Kahil El'Zabar's Ritual Trio Featuring Pharoah Sanders – Africa N'da Blues (2000)
Damn ! Voilà un album qu’il est bon ! Le Ritual Trio est bien là au complet, avec Kahil El’Zabar à la batterie et aux percussions, Ari Brown au piano, au sax ténor et au soprano, et Malachi Favors à la basse. L’invité est exceptionnel, c’est Pharoah Sanders évidemment, avec son sax ténor.
C’est un album Delmark, il rassemble donc des grands noms du jazz et du free, jusqu’ici tout est normal, même la rencontre est normale et évidente, Kahil et Pharoah se fréquentent depuis le milieu des années soixante-dix et il arrive assez souvent à Kahil d’aller faire le bœuf avec Pharoah quand ce dernier a besoin d’un percussionniste, il faut dire qu’alors, au temps d’avant, Kahil jouait aux côtés de Rahsaan Roland Kirk et que Pharoah adorait le multi instrumentiste, c’est comme ça que les liens se tissent et s’entretiennent…
Le Ritual Trio, on le sait, joue en fait rarement en trio, il y a souvent un invité, un éminent musicien de passage, de ceux que l’on aime et qui passe dans le coin, alors on parle et on décide de faire un album. L’invité, quel qu’il soit, est tout de suite à son aise, il fait déjà partie de l’aventure, sa place est faite, il n’y a plus qu’à s’installer et jouer.
Ici Kahil a écrit deux titres pour Pharoah, « Africa N'da Blues » car, pour Kahil, Pharoah porte sur ses épaules la musique de l’Afrique Noire, de ses rythmes et de ses traditions, il a également écrit « Pharoah’s Song », c’est un prince, il sait recevoir. Pour être complet il faut citer également une invitée, Susana Sandoval qui porte le Spoken Word sur le magnifique « Africanos/Latinos », qui est une petite merveille, peut-être le sommet ici, balance doucement dans le groove tissé par Kahil…

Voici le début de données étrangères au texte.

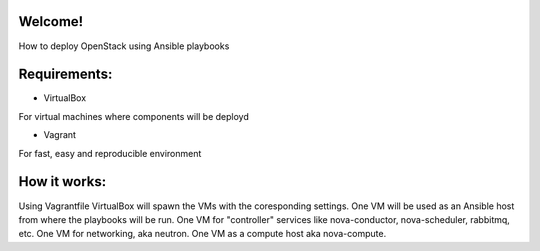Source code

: Welcome!
========

How to deploy OpenStack using Ansible playbooks 

Requirements:
===================

* VirtualBox
For virtual machines where components will be deployd

* Vagrant
For fast, easy and reproducible environment

How it works:
=============

Using Vagrantfile VirtualBox will spawn the VMs with
the coresponding settings.
One VM will be used as an Ansible host from where the playbooks will be run.
One VM for "controller" services like nova-conductor, nova-scheduler, rabbitmq, etc.
One VM for networking, aka neutron.
One VM as a compute host aka nova-compute.

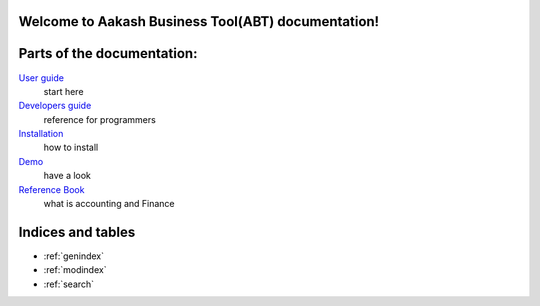 .. Aakash Business Tool documentation master file, created by
   sphinx-quickstart on Fri Aug 17 13:35:39 2012.
   You can adapt this file completely to your liking, but it should at least
   contain the root `toctree` directive.

Welcome to Aakash Business Tool(ABT) documentation!
===================================================

Parts of the documentation:
===============================

`User guide <user/user_guide.html>`_
 start here

`Developers guide <devel/devel_guide.html>`_
 reference for programmers

`Installation <user/how_to_install.html>`_
 how to install

`Demo <user/demo.html>`_
 have a look

`Reference Book <user/reference_book.html>`_
 what is accounting and Finance


Indices and tables
==================

* :ref:`genindex`
* :ref:`modindex`
* :ref:`search`

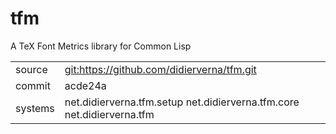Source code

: * tfm

A TeX Font Metrics library for Common Lisp

|---------+------------------------------------------------------------------------|
| source  | git:https://github.com/didierverna/tfm.git                             |
| commit  | acde24a                                                                |
| systems | net.didierverna.tfm.setup net.didierverna.tfm.core net.didierverna.tfm |
|---------+------------------------------------------------------------------------|
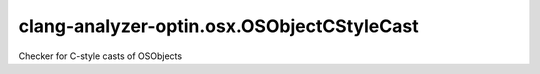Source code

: .. title:: clang-tidy - clang-analyzer-optin.osx.OSObjectCStyleCast

clang-analyzer-optin.osx.OSObjectCStyleCast
===========================================

Checker for C-style casts of OSObjects
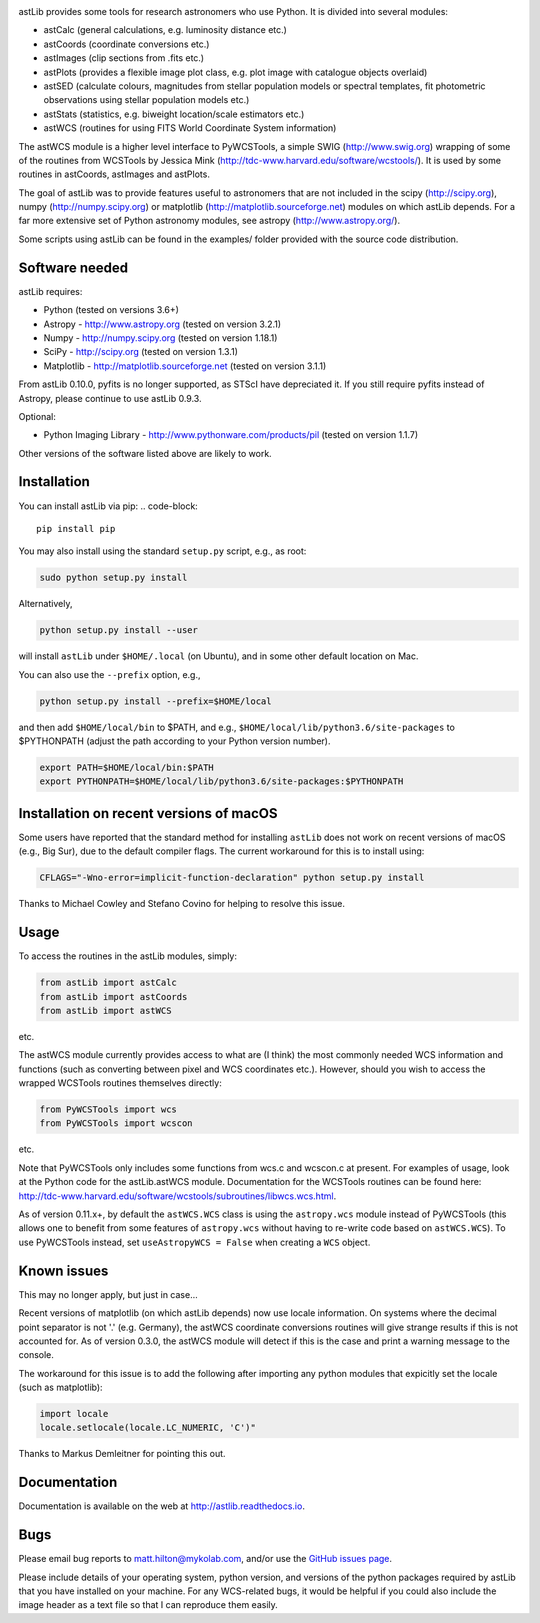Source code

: .. image:: https://readthedocs.org/projects/astlib/badge/?version=latest

astLib provides some tools for research astronomers who use Python. It is divided into several modules:

* astCalc   (general calculations, e.g. luminosity distance etc.)
* astCoords (coordinate conversions etc.)
* astImages (clip sections from .fits etc.) 
* astPlots  (provides a flexible image plot class, e.g. plot image with catalogue objects overlaid)
* astSED    (calculate colours, magnitudes from stellar population models or spectral templates, fit photometric observations using stellar population models etc.)
* astStats  (statistics, e.g. biweight location/scale estimators etc.)
* astWCS    (routines for using FITS World Coordinate System information)

The astWCS module is a higher level interface to PyWCSTools, a simple SWIG (http://www.swig.org) wrapping 
of some of the routines from WCSTools by Jessica Mink (http://tdc-www.harvard.edu/software/wcstools/). It is 
used by some routines in astCoords, astImages and astPlots.

The goal of astLib was to provide features useful to astronomers that are not included in the scipy 
(http://scipy.org), numpy (http://numpy.scipy.org) or matplotlib (http://matplotlib.sourceforge.net) modules 
on which astLib depends. For a far more extensive set of Python astronomy modules, see astropy 
(http://www.astropy.org/).

Some scripts using astLib can be found in the examples/ folder provided with the source code distribution.


Software needed
===============

astLib requires:

* Python (tested on versions 3.6+)
* Astropy - http://www.astropy.org (tested on version 3.2.1)
* Numpy - http://numpy.scipy.org (tested on version 1.18.1)
* SciPy - http://scipy.org (tested on version 1.3.1)
* Matplotlib - http://matplotlib.sourceforge.net (tested on version 3.1.1)

From astLib 0.10.0, pyfits is no longer supported, as STScI have depreciated it. If you still require pyfits
instead of Astropy, please continue to use astLib 0.9.3.

Optional:
   
* Python Imaging Library - http://www.pythonware.com/products/pil (tested on version 1.1.7)

Other versions of the software listed above are likely to work.


Installation
============

You can install astLib via pip:
.. code-block::

   pip install pip


You may also install using the standard ``setup.py`` script, e.g., as root:

.. code-block::

   sudo python setup.py install


Alternatively, 

.. code-block::

   python setup.py install --user


will install ``astLib`` under ``$HOME/.local`` (on Ubuntu), and in some other default location on Mac.

You can also use the ``--prefix`` option, e.g.,

.. code-block::

   python setup.py install --prefix=$HOME/local


and then add ``$HOME/local/bin`` to $PATH, and e.g., ``$HOME/local/lib/python3.6/site-packages`` to 
$PYTHONPATH (adjust the path according to your Python version number).

.. code-block::

   export PATH=$HOME/local/bin:$PATH    
   export PYTHONPATH=$HOME/local/lib/python3.6/site-packages:$PYTHONPATH


Installation on recent versions of macOS
========================================

Some users have reported that the standard method for installing ``astLib`` does not work on recent versions
of macOS (e.g., Big Sur), due to the default compiler flags. The current workaround for this is to install
using:
  
.. code-block::

   CFLAGS="-Wno-error=implicit-function-declaration" python setup.py install
   

Thanks to Michael Cowley and Stefano Covino for helping to resolve this issue.


Usage
=====

To access the routines in the astLib modules, simply:

.. code-block::

   from astLib import astCalc
   from astLib import astCoords
   from astLib import astWCS


etc.

The astWCS module currently provides access to what are (I think) the most commonly needed WCS information 
and functions (such as converting between pixel and WCS coordinates etc.). However, should you wish to 
access the wrapped WCSTools routines themselves directly: 

.. code-block::

   from PyWCSTools import wcs
   from PyWCSTools import wcscon

etc.

Note that PyWCSTools only includes some functions from wcs.c and wcscon.c at present. For examples of usage, 
look at the Python code for the astLib.astWCS module. Documentation for the WCSTools routines can be found 
here: http://tdc-www.harvard.edu/software/wcstools/subroutines/libwcs.wcs.html.

As of version 0.11.x+, by default the ``astWCS.WCS`` class is using the ``astropy.wcs`` module instead of
PyWCSTools (this allows one to benefit from some features of ``astropy.wcs`` without having to re-write
code based on ``astWCS.WCS``). To use PyWCSTools instead, set ``useAstropyWCS = False`` when creating a
``WCS`` object.


Known issues
============

This may no longer apply, but just in case...

Recent versions of matplotlib (on which astLib depends) now use locale information. On systems where the
decimal point separator is not '.' (e.g. Germany), the astWCS coordinate conversions routines will give
strange results if this is not accounted for. As of version 0.3.0, the astWCS module will detect if this is 
the case and print a warning message to the console.

The workaround for this issue is to add the following after importing any python modules that expicitly set 
the locale (such as matplotlib):

.. code-block::
    
    import locale
    locale.setlocale(locale.LC_NUMERIC, 'C')"

Thanks to Markus Demleitner for pointing this out.


Documentation
=============

Documentation is available on the web at http://astlib.readthedocs.io.


Bugs
====

Please email bug reports to matt.hilton@mykolab.com, and/or use the `GitHub issues page <https://github.com/mattyowl/astLib/issues>`_. 

Please include details of your operating system, python version, and versions of the python packages
required by astLib that you have installed on your machine. For any WCS-related bugs, it would be helpful 
if you could also include the image header as a text file so that I can reproduce them easily. 
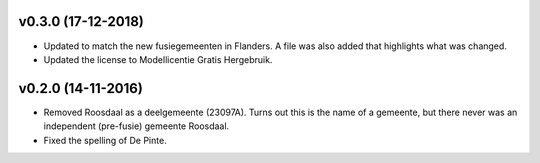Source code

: v0.3.0 (17-12-2018)
-------------------

* Updated to match the new fusiegemeenten in Flanders. A file was also added that
  highlights what was changed.
* Updated the license to Modellicentie Gratis Hergebruik.

v0.2.0 (14-11-2016)
-------------------

* Removed Roosdaal as a deelgemeente (23097A). Turns out this is the name of 
  a gemeente, but there never was an independent (pre-fusie) gemeente Roosdaal.
* Fixed the spelling of De Pinte.
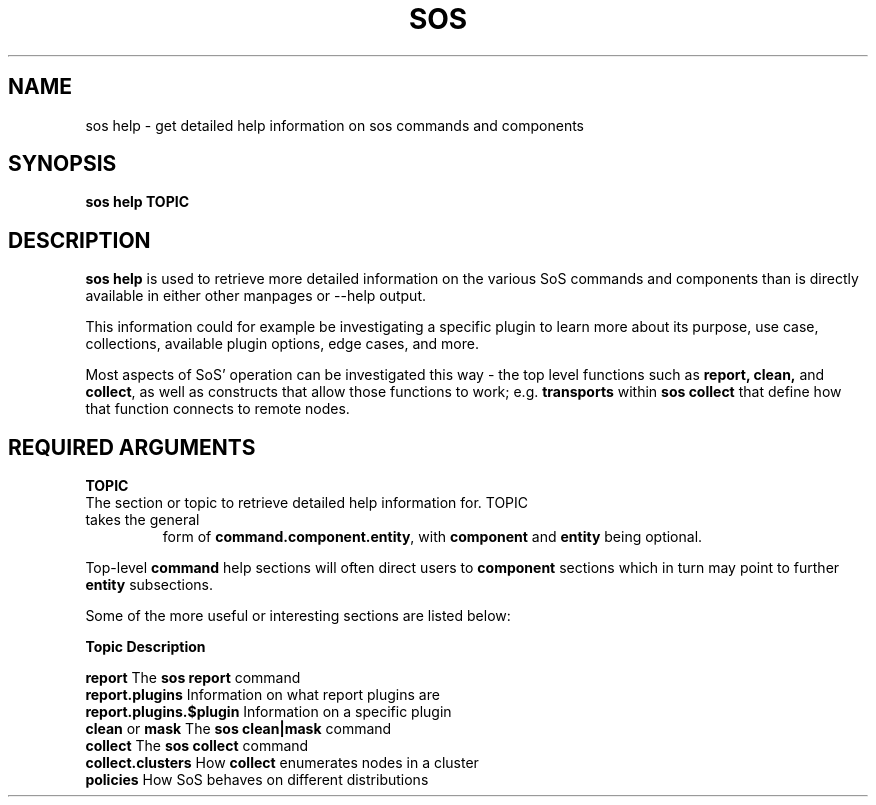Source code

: .TH SOS HELP 1 "Fri Nov 05 2021"
.SH NAME
sos help - get detailed help information on sos commands and components
.SH SYNOPSIS
.B sos help TOPIC

.SH DESCRIPTION
\fBsos help\fR is used to retrieve more detailed information on the various SoS
commands and components than is directly available in either other manpages or
--help output.

This information could for example be investigating a specific plugin to learn more
about its purpose, use case, collections, available plugin options, edge cases, and
more.
.LP
Most aspects of SoS' operation can be investigated this way - the top level functions
such as \fB report, clean,\fR and \fBcollect\fR, as well as constructs that allow those
functions to work; e.g. \fBtransports\fR within \fBsos collect\fR that define how that
function connects to remote nodes.

.SH REQUIRED ARGUMENTS
.B TOPIC
.TP
The section or topic to retrieve detailed help information for. TOPIC takes the general
form of \fBcommand.component.entity\fR, with \fBcomponent\fR and \fBentity\fR
being optional.
.LP
Top-level \fBcommand\fR help sections will often direct users to \fBcomponent\fR sections
which in turn may point to further \fBentity\fR subsections.

Some of the more useful or interesting sections are listed below:

    \fBTopic\fR                     \fBDescription\fR

    \fBreport\fR                    The \fBsos report\fR command
    \fBreport.plugins\fR            Information on what report plugins are
    \fBreport.plugins.$plugin\fR    Information on a specific plugin
    \fBclean\fR or \fBmask\fR             The \fBsos clean|mask\fR command
    \fBcollect\fR                   The \fBsos collect\fR command
    \fBcollect.clusters\fR          How \fBcollect\fR enumerates nodes in a cluster
    \fBpolicies\fR                  How SoS behaves on different distributions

La troisième pièce est une reprise de « Miles’ Mode » de Coltrane, ici bien enlevée, avec la rythmique démultipliée de Kahil et l’architechture be-bop de la pièce. Le solo de Pharoah est tout en énergie déployée fait place bientôt à celui d’Ari Brown au sax, Malachi Favors est un immense contrebassiste, il a pas mal bourlingué avant de se poser au sein du trio, il nous tricote ici un petit solo des familles, puis arrive l’heure du standard de chez nous « Autumn Leaves » et c’est Ari Brown, au piano, qui ravit.
« Africa N'da Blues », le morceau titre plonge dans la musique des années Coltranienne, allant de soixante à soixante-quatre, ce qui convient à Pharoah qui s’y trouve également bien, ne retrouvant le cri que lors de quelques rares scories qui font, le plus souvent, le plaisir de son public. « Pharoah’s Song » se déploie sur un groove malin, souple et continu, on y chante et le ténor s’y déploie gentiment, déployant un thème répétitif répondant à la voix. Puis vogue la musique sur les rythmes doux…
L’album se termine sur la première prise de « Ka Real » de Joseph Bowie, la seconde étant placée à l’ouverture de l’album, un peu comme un miroir. Un bien bel album qui fait honneur aux participants et qui leur donnera l’envie de se revoir, ce qui sera fait à l’occasion d’un live qui sortira en 2008.